With its intentions to launch a network of satellites to map heat signatures throughout the earth, Satellite Vu is generating a lot of attention.
These observations have been made for a long time, but not with the frequency and resolution (3–4 m) that the London firm says.
As a result, Satellite Vu will be able to map the temperature profiles of specific workplaces, offices, and factories.
The new thermal data-sets can tell you where in a city the most inefficient housing stock is, where energy is being squandered, and where you should focus your insulation spending.
The knowledge might significantly aid the nation in fulfilling its net-zero commitments.
One is currently being constructed by Guildford firm Surrey Satellite Technology Limited (SSTL). By the end of 2025, a second will take Satellite Vu one-quarter of the way toward an eventual eight-platform constellation in the sky.
At mid-wave infrared wavelengths, the spacecraft will be able to detect the ground (3.7-4.95 microns). That light is too bright for most Earth observation satellites and for human vision, yet that is the area where structures’ retained heat energy will be visible.
“With infrared, what you see in daytime, you can see at night. And whereas most other Earth observation data-sets are looking at the outside of buildings, we can even get an inference of what’s going on inside – whether there’s activity in that building, whether a house is occupied, whether there’s productive machinery in a factory,” said Anthony Baker, CEO and co-founder of Satellite Vu.
The company has so far raised £20 million in funding. To test data processing techniques and show potential clients what is possible, a version of its satellite sensor has been flown on an aircraft.
The possibilities are endless, and Satellite Vu is collaborating with UK universities and hosting hackathons to come up with new methods to make use of the data.
The satellites will swiftly locate the buildings and open areas that worsen the urban heat island effect in addition to detailing the heat profiles of the buildings. These include the sizable parking lots at shopping malls, which raise the temperature in towns and cities. The optimal places to plant trees to cool the environment would become clear to planners.
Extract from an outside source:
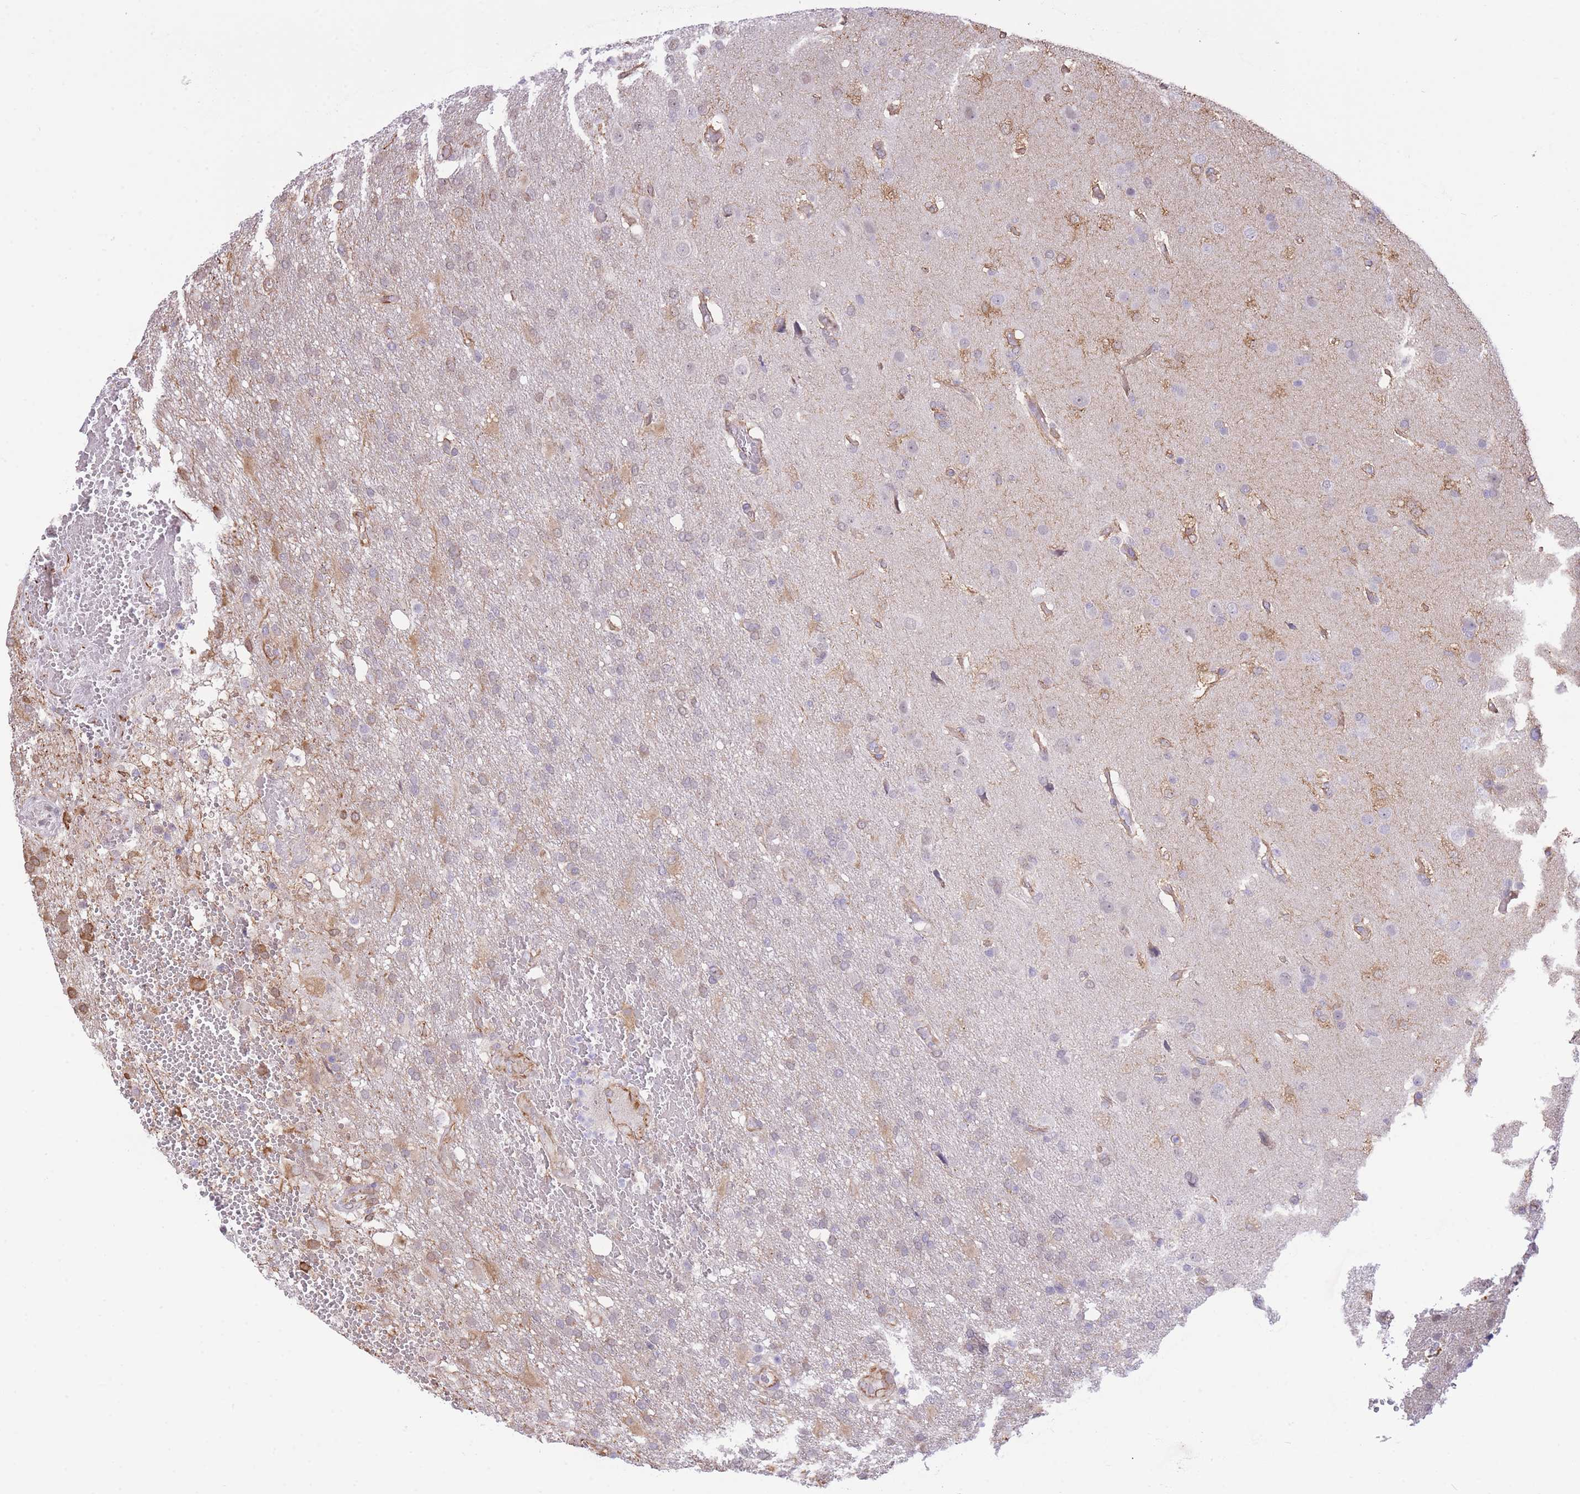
{"staining": {"intensity": "negative", "quantity": "none", "location": "none"}, "tissue": "glioma", "cell_type": "Tumor cells", "image_type": "cancer", "snomed": [{"axis": "morphology", "description": "Glioma, malignant, High grade"}, {"axis": "topography", "description": "Brain"}], "caption": "IHC photomicrograph of human glioma stained for a protein (brown), which reveals no staining in tumor cells.", "gene": "PSG8", "patient": {"sex": "female", "age": 74}}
By showing how temperatures have changed in a location, the data will also be able to provide intelligence to the financial and insurance industries, as well as the military. For example, the cool “ghost images” that planes leave behind after having earlier darkened the ground from the Sun can be used to determine when they have just left an airfield.
The image captured by a typical optical satellite is shown on the left. The currently publicly available resolution is in the center. The simulated resolution that Satellite Vu’s network should achieve is shown on the right. It is instantly apparent that local roads and the asphalt in the large parking lot are producing heat (yellow color).
“This kind of data-set has not been available commercially before, not at this resolution,” said Andrew Cawthorne, the director of Earth observation at SSTL.
“Who’d have thought you could monitor the ocean for plastic pollution, but in the infrared you can. These ‘islands of plastic’ you hear about will show up as hotspots.”
Satellite Vu chief technology officer and co-founder, Tobias Reinicke, reckons one of the company’s key applications will be in checking the efficiency of the giant solar farms now springing up around the UK.
“The hotter the solar panels are, the more problems they’ve got. Drones will obviously be used to see failures on centimetre-scales, but that’s quite expensive. We can routinely monitor the farms to detect failures in long strings of panels,” he told BBC News.
The UK Space Agency (UKSA) recently gave a grant to Satellite Vu to help with the development of the infrared sensor.
“Earth observation is a really interesting commercialising sector. There are some great companies out there, and whether they are headquartered in the UK or not, they all want to work in the UK,” said UKSA CEO Paul Bate.
Satellite Vu will launch its first satellite early next year.